ОТРЫВОК ТЕКСТА:
════════════════

Вглядитесь в эту языковую игру и посмотрите, сможете ли вы найти таинственное отношение объекта и его имени. Мы можем сказать, что отношение имени и объекта заключается в закорючке, написанной на объекте (или какое-то другое такое же весьма тривиальное отношение), и это всё, что есть. Но это не удовлетворяет нас, ибо мы чувствуем, что закорючка, написанная на объекте, сама по себе для нас не важна и нисколько нас не интересует. И это правда; вся важность заключается в особом употреблении закорючки, написанной на объекте, и мы, в некотором смысле, упрощаем дело, говоря, что имя имеет своеобразное отношение к своему объекту, отношение иное чем то, которое выражается, скажем, в написании на объекте или произнесении человеком, указывающим на объект пальцем. Примитивная философия сводит всякое использование имени к идее отношения, которое, таким образом, становится таинственным отношением. (Сравните идеи ментальной деятельности, желания, убеждения, мышления, и т. д., в которых по той же причине есть нечто таинственное и необъяснимое.)

════════════════

НАБОР ДАННЫХ:
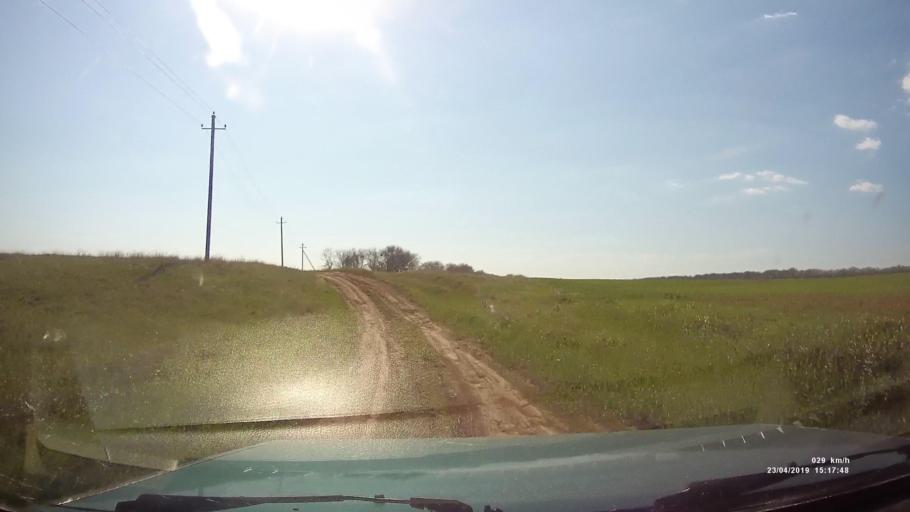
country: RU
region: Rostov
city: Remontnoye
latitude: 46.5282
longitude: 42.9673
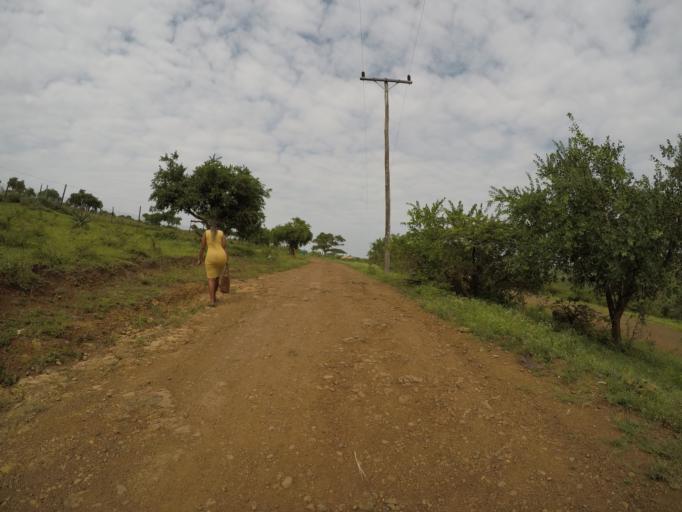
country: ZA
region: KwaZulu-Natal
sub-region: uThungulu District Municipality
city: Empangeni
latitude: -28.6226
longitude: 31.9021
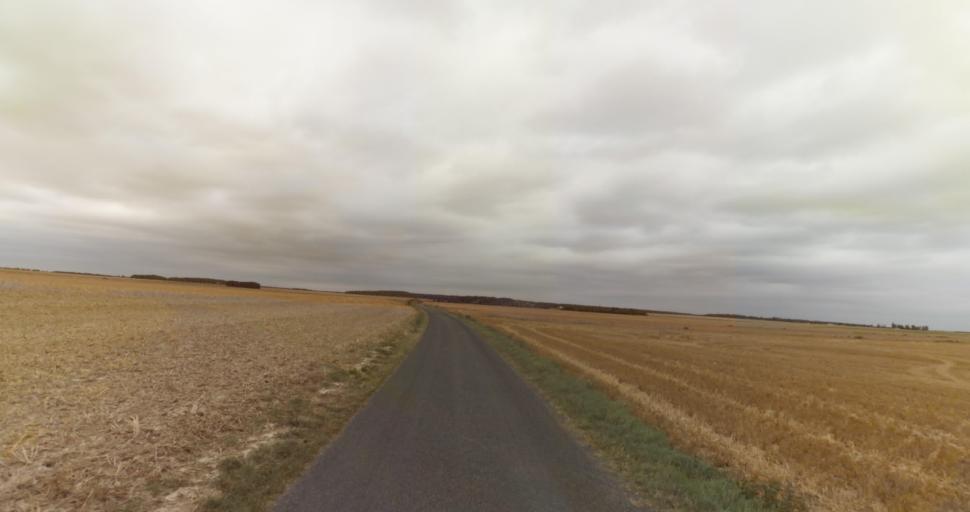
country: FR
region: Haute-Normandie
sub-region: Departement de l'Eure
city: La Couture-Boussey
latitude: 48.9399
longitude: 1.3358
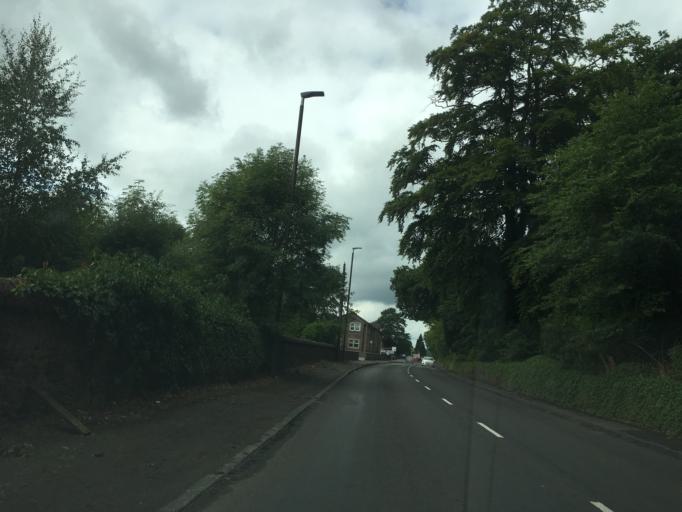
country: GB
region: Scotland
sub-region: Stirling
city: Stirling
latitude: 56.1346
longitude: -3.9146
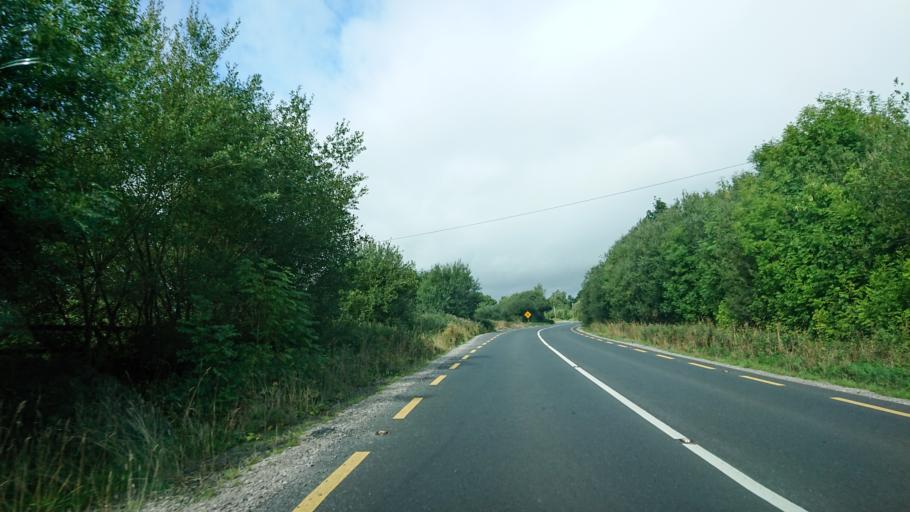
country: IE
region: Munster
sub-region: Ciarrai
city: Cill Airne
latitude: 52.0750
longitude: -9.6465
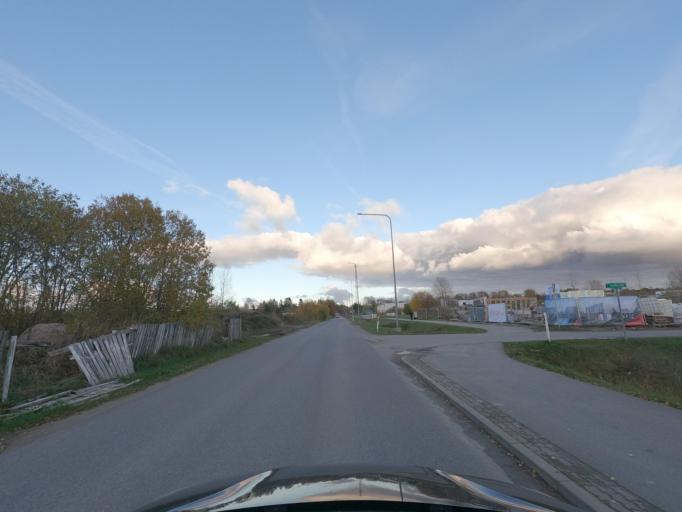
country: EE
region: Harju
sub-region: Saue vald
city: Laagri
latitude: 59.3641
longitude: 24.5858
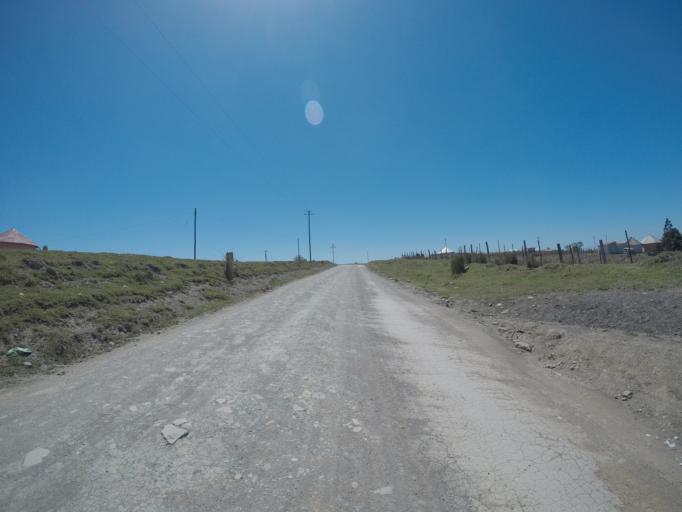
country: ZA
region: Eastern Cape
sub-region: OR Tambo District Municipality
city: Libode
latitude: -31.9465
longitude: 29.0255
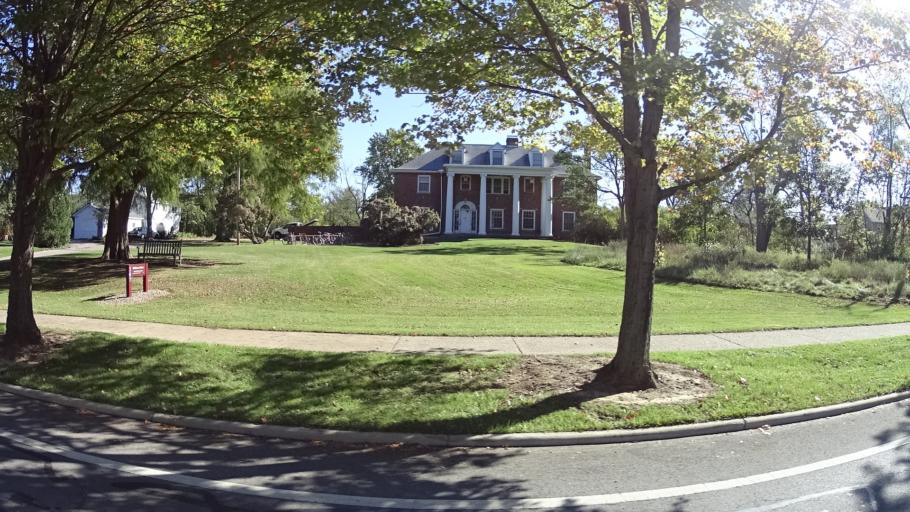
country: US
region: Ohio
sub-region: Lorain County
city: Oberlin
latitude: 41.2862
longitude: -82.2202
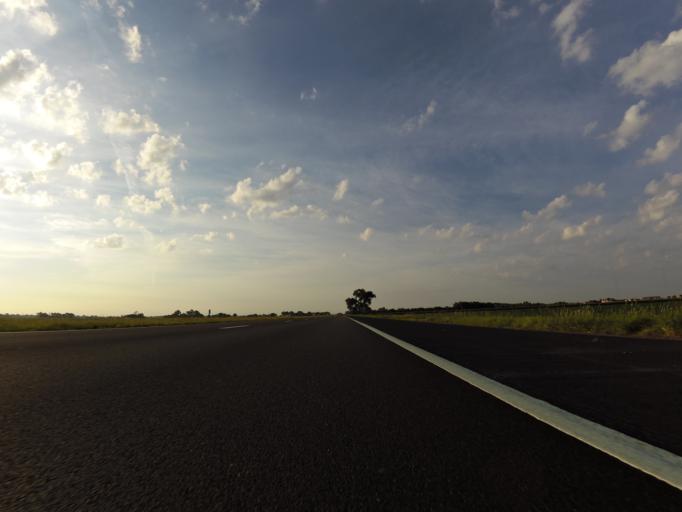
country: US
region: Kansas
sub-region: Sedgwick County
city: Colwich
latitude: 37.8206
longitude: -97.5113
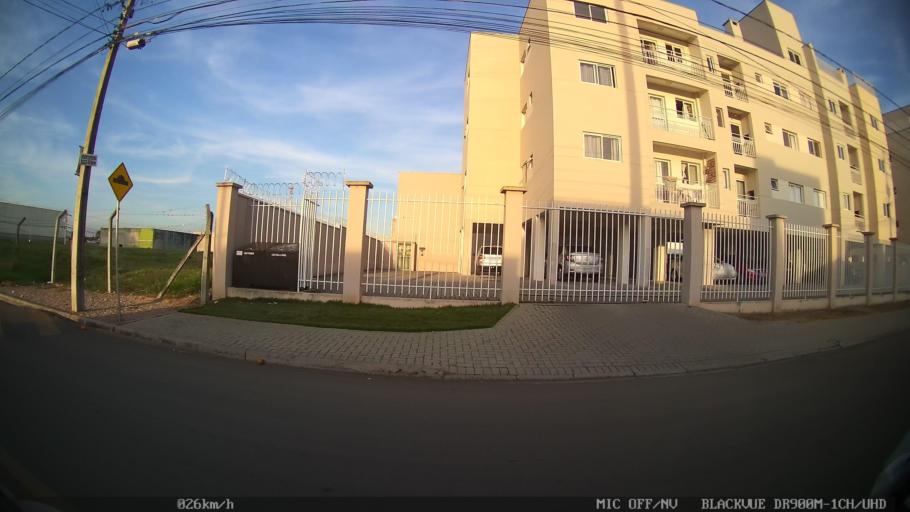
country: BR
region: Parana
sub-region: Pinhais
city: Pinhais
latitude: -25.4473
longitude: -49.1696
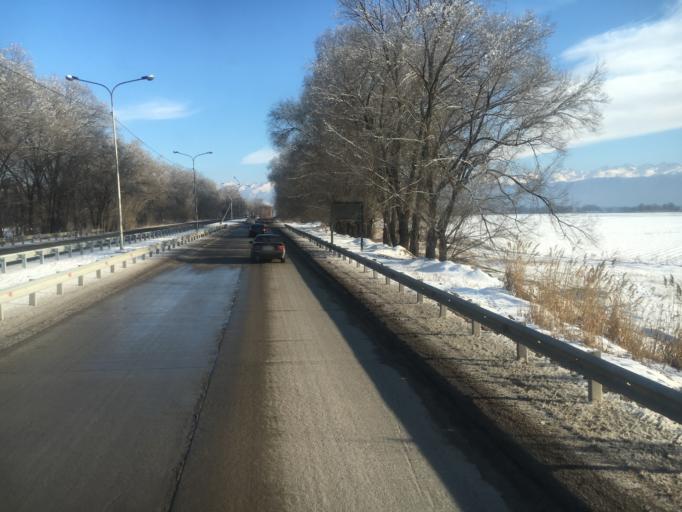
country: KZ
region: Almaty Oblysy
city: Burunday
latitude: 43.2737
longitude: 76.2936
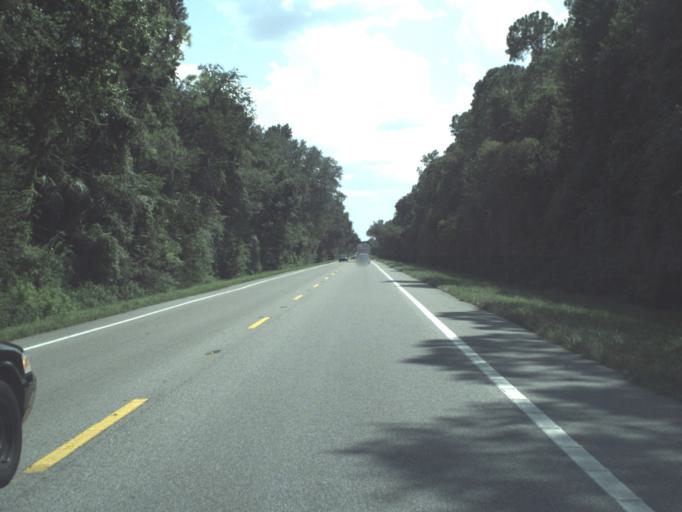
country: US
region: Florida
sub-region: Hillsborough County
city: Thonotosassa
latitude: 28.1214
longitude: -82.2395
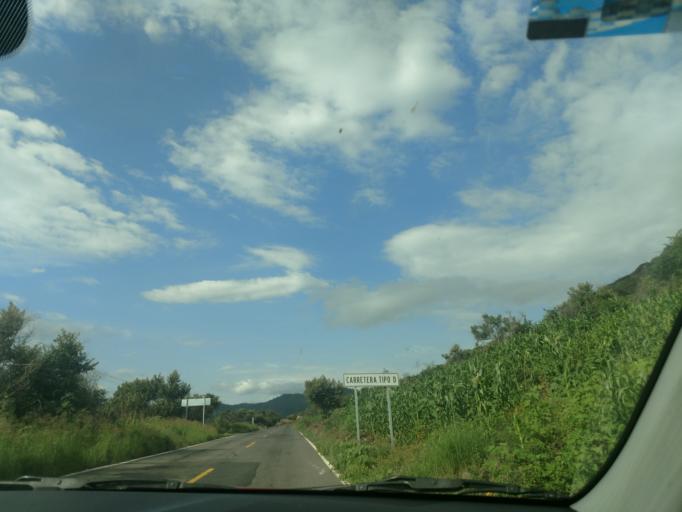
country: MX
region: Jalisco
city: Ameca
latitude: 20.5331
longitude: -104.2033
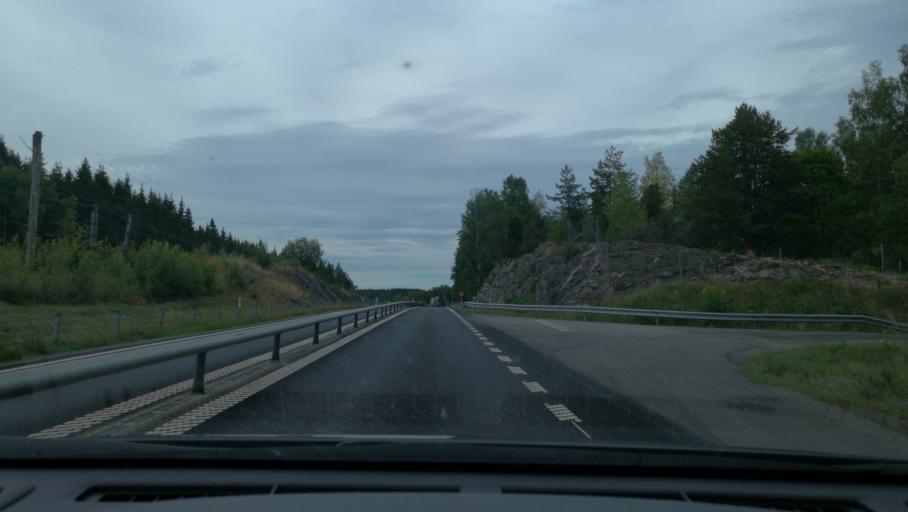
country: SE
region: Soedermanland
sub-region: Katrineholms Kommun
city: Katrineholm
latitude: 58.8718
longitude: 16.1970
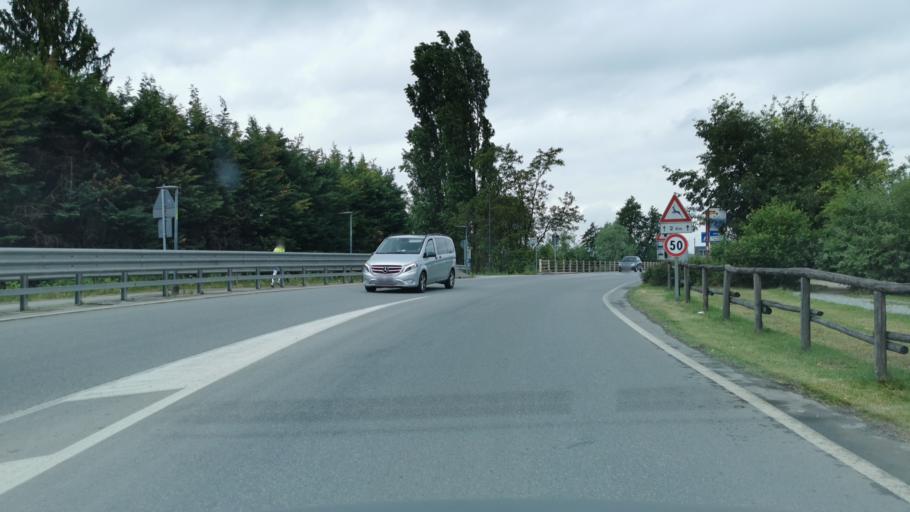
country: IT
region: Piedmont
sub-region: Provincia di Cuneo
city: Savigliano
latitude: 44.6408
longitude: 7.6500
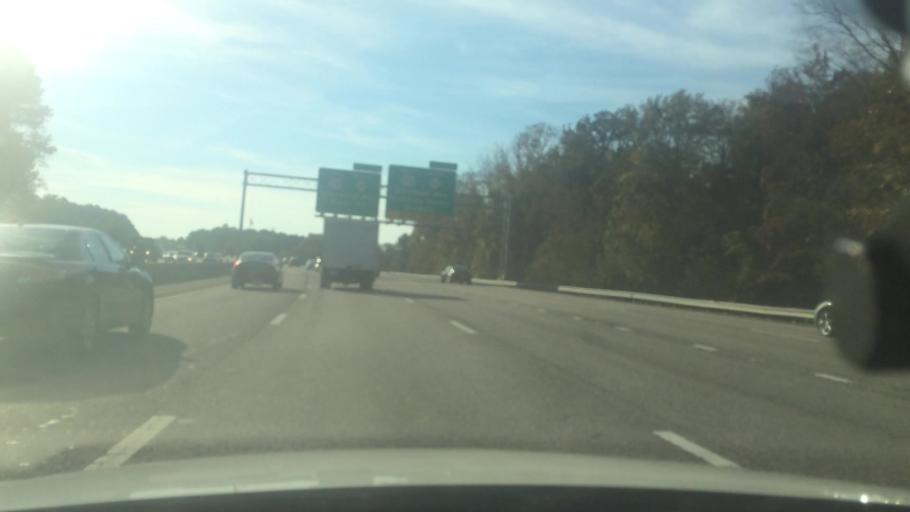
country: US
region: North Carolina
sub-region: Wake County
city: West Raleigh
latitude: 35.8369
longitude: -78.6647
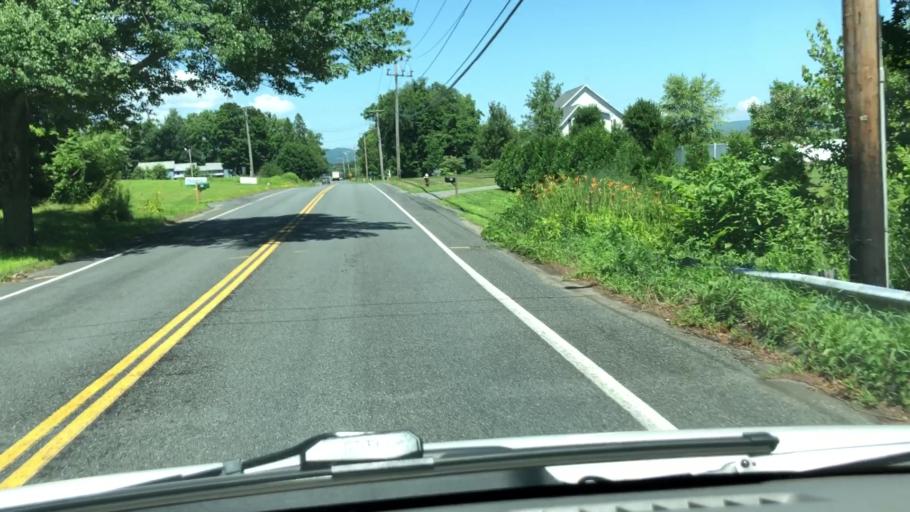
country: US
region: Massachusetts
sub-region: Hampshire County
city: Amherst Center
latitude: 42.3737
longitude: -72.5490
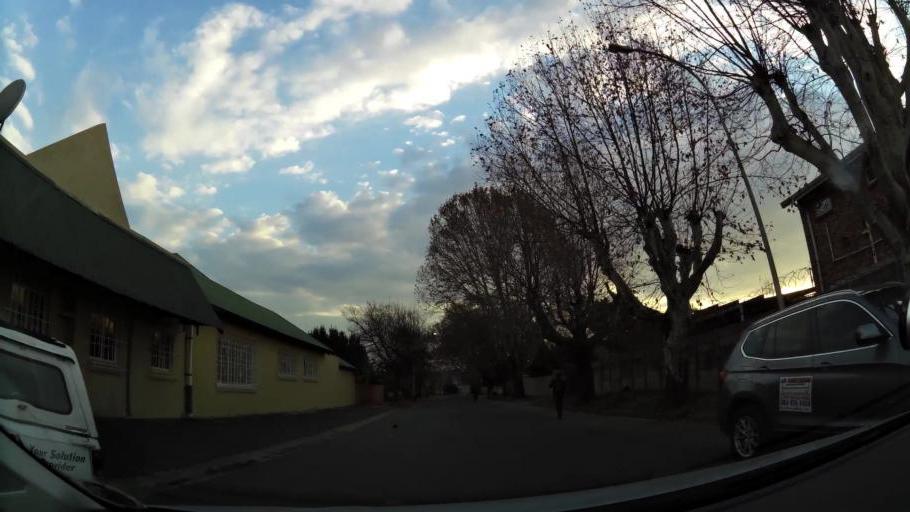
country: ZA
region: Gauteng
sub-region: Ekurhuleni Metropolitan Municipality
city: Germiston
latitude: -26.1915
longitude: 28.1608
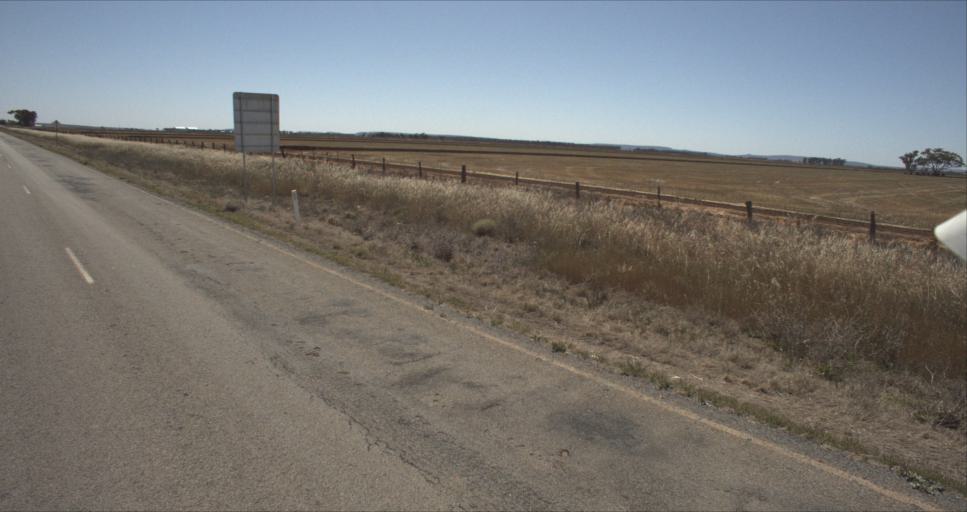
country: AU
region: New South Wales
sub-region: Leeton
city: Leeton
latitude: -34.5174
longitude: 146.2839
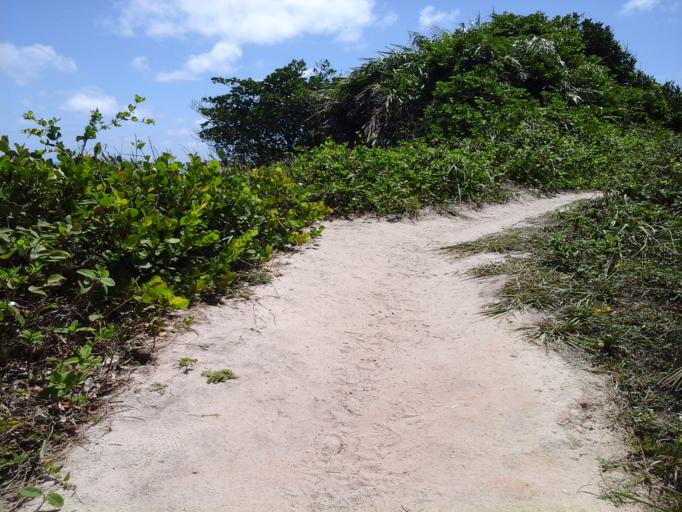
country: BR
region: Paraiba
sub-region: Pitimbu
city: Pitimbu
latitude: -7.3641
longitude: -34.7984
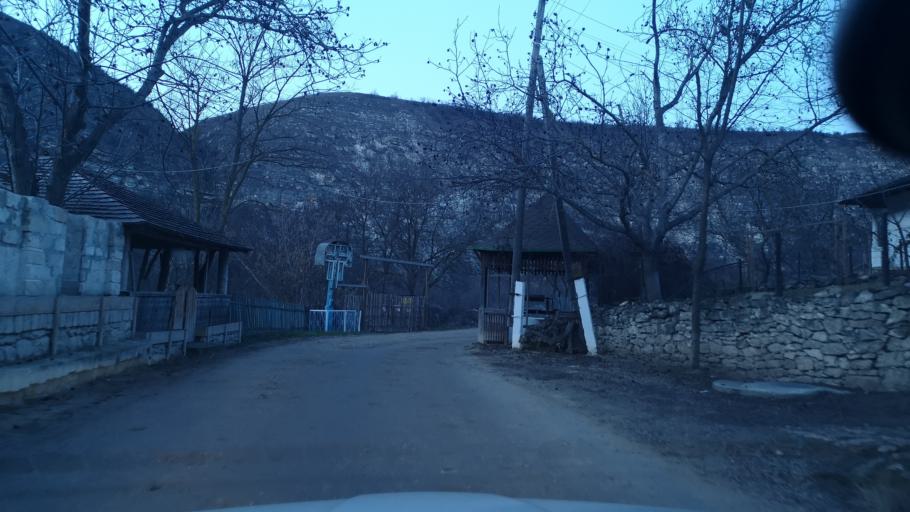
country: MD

════════════════

ТРЕБОВАНИЯ:
1/ К чему, согласно отрывку об имени и объекте, примитивная философия сводит всякое использование имени?
2/ Продолжите отрывок об имени и объекте, начав сразу после его последнего предложения.

ОТВЕТЫ ПО ЗАДАНИЯМ:
1/ К идее отношения, которое в результате становится таинственным отношением.

2/
Итак, мы могли бы использовать выражение: «Отношение имени и объекта заключается не просто в тривиальной „чисто внешней“ связи такого рода», подразумевая, что то, что мы называем отношением имени и объекта, характеризуется всеобъемлющем использованием имени; но тогда ясно, что нет одного отношения имени к объекту, — но их столько же, сколько употреблений звуков или закорючек, которые мы называем именами.
Следовательно, мы можем сказать, что если именование чего-либо должно быть чем-то бóльшим, нежели простым произнесением звука при указанием на нечто, то у нас также должно быть, в той или иной форме, знание того, как звук или метка должны употребляться в конкретном случае.
Итак, когда мы предложили дать аспекты рисованию имен, мы создали видимость того, что, воспринимая рисунок в двух случаях по-разному и каждый раз что-то высказывая, мы произвели нечто большее, нежели это неинтересное действие; лишь теперь мы видим, что именно это употребление «имени», и фактически — деталь этого употребления, придаёт своеобразное значение именованию.
Следовательно, нижеследующие вопросы не являются незначительным, но касаются самого существа дела: «Напоминают ли мне „A“ и „В“ об этих аспектах?», «Могу ли я выполнить приказ вроде: „Воспринимай этот рисунок в аспекте "A"“?», «Существуют ли в каком-то смысле изображения этих аспектов, соотнесённые с именами „A“ и „B“ (как
и
)?», «Используются ли „А“ и „В“ в общении с другими людьми, и какая именно игра разыгрывается с ними?».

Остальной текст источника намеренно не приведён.